Intentional as his choices clearly are, Phillips seems to have opted for the route of convenient familiarity in capturing Joker. It feels as though the boundaries challenged weren’t so much motivated by the desire to say something worthwhile, but rather a pursuit of simply crafting something “edgy” for its own sake. Certainly not an uncommon pathway for comic book inspired cinema, but one that doesn’t quite add up when the film is so clearly fascinated by being taken seriously.
But it’s not all bad.
Joker is one of the year’s most visually compelling pieces. Lawrence Sher’s cinematography is brilliantly and subtly immersive. A visual feast of intimate visualization capturing a world that felt both unsettling of which to dwell but I never wanted to leave. From a purely visual standpoint, I could’ve lived in this movie all day.

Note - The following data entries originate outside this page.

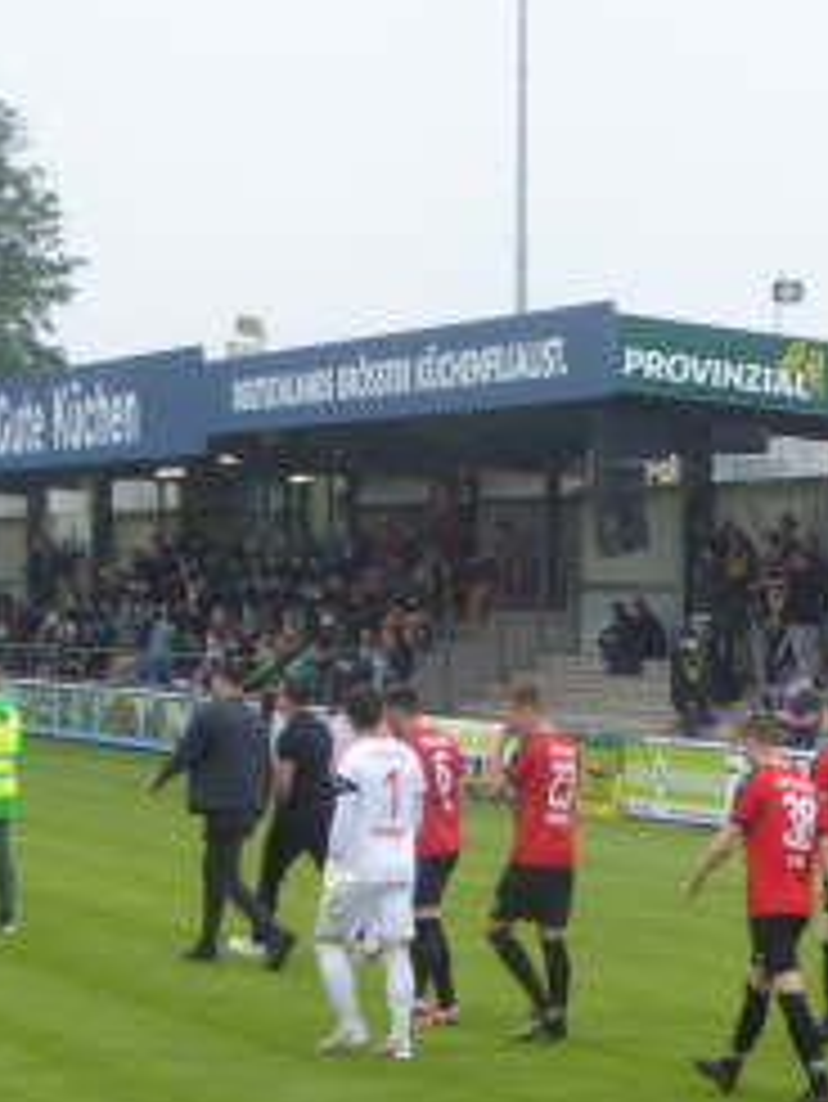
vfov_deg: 14.5
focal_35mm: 136
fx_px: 4334
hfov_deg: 10.9
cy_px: 670
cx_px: 680
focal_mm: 13.2
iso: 160
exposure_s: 1/60
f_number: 5.6
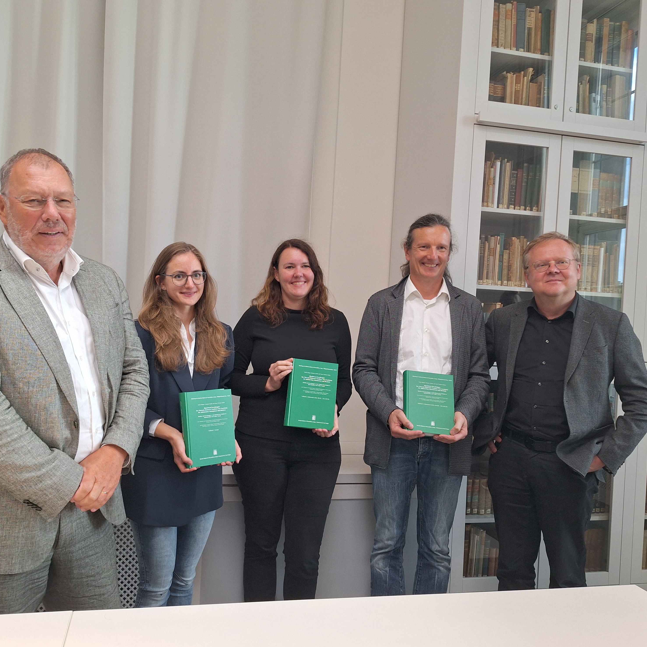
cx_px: 296
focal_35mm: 28
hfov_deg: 57.2
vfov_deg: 57.3
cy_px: 320
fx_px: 592
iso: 160
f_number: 1.8
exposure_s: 1/50
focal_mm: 5.54
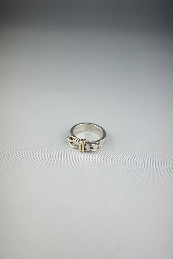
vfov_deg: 48.5
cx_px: 86
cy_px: 130
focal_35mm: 40
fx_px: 288
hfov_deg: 33.4
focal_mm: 26
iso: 100
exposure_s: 1/100
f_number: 4.5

To no one’s surprise, Joaquin Phoenix’s performance is a staggering tour de force. The man goes hard in the way that unique way only he accomplishes. Is it his career-defining turn? Not by a long shot, but it’s enveloping and visceral. That said, if this is what ultimately lands him an Oscar it’ll feel oddly reminiscent of Scorsese’s belated win. No one doubts the talent deserves the hardware, but winning for that particular title feels … off.
Even among the glaring shortcomings, Joker boasts strong components that make the movie watching experience mostly worthwhile.
Polarizing conclusions aside, it’s not the place for criticism to censor art—quite the opposite. But when an entity central to the mainstream conversation clearly wants to be taken seriously; attempts to say something; and elicits emotional reactions to such pronounced variety it, then, becomes about assessing its placement among the artistic culture. How could it not? Nay, it is not so much a question of, “did I like the film?” but rather a question of whether or not the film accomplishes that which it set out to do.
Outside of the obvious money-hungry and pop-culture-fueled motivations, I think it fair to posit: In the fashion of which it was told; magnifying the subjects it chose; and the blatant carbon-copy mechanics it boasted, was this movie the best it could have been?
Seems like a fair question.
Or, perhaps I’m giving Joker too much power. No one doubts that art’s prime motive is to spark emotion; a response. If the film were limited to that one broad measurable, we’d say, “Mission accomplished, Mr. Phillips!” I’d only add that one cannot place nihilistic anarchy, straw man tropes, and feeble political messaging in the spotlight and color oneself surprised when the reaction is a call for greater conversation.
Maybe I’m wrong. Maybe the joke is on me. Maybe I take it too seriously expecting a certain standard when it comes to gaslighting the subject mental states and personality disorders. Maybe I’m just part of “outrage culture”. But if Phillips wants to be a “visionary auteur”, it may be a good form to avoid blatant mimicry in the future. Pouring that level of passion into a blockbuster movie that unapologetically blows past homage-inspired storytelling, opting instead for copying masterful filmmakers takes guts. If that’s the endgame, then again I say, “Mission accomplished, Mr. Phillips!”
Filmmaking finds its meaning in its subjectivity. That’s the beauty of entertainment, art, fandom, and—yes—criticism. Like it or not, Joker is part of the conversation. It was always going to be.
Gas has been poured no the fire in the way of impeccable cinematography, an unreal leading performance, and unimaginative storytelling. Does that make for a good movie or a problematic one?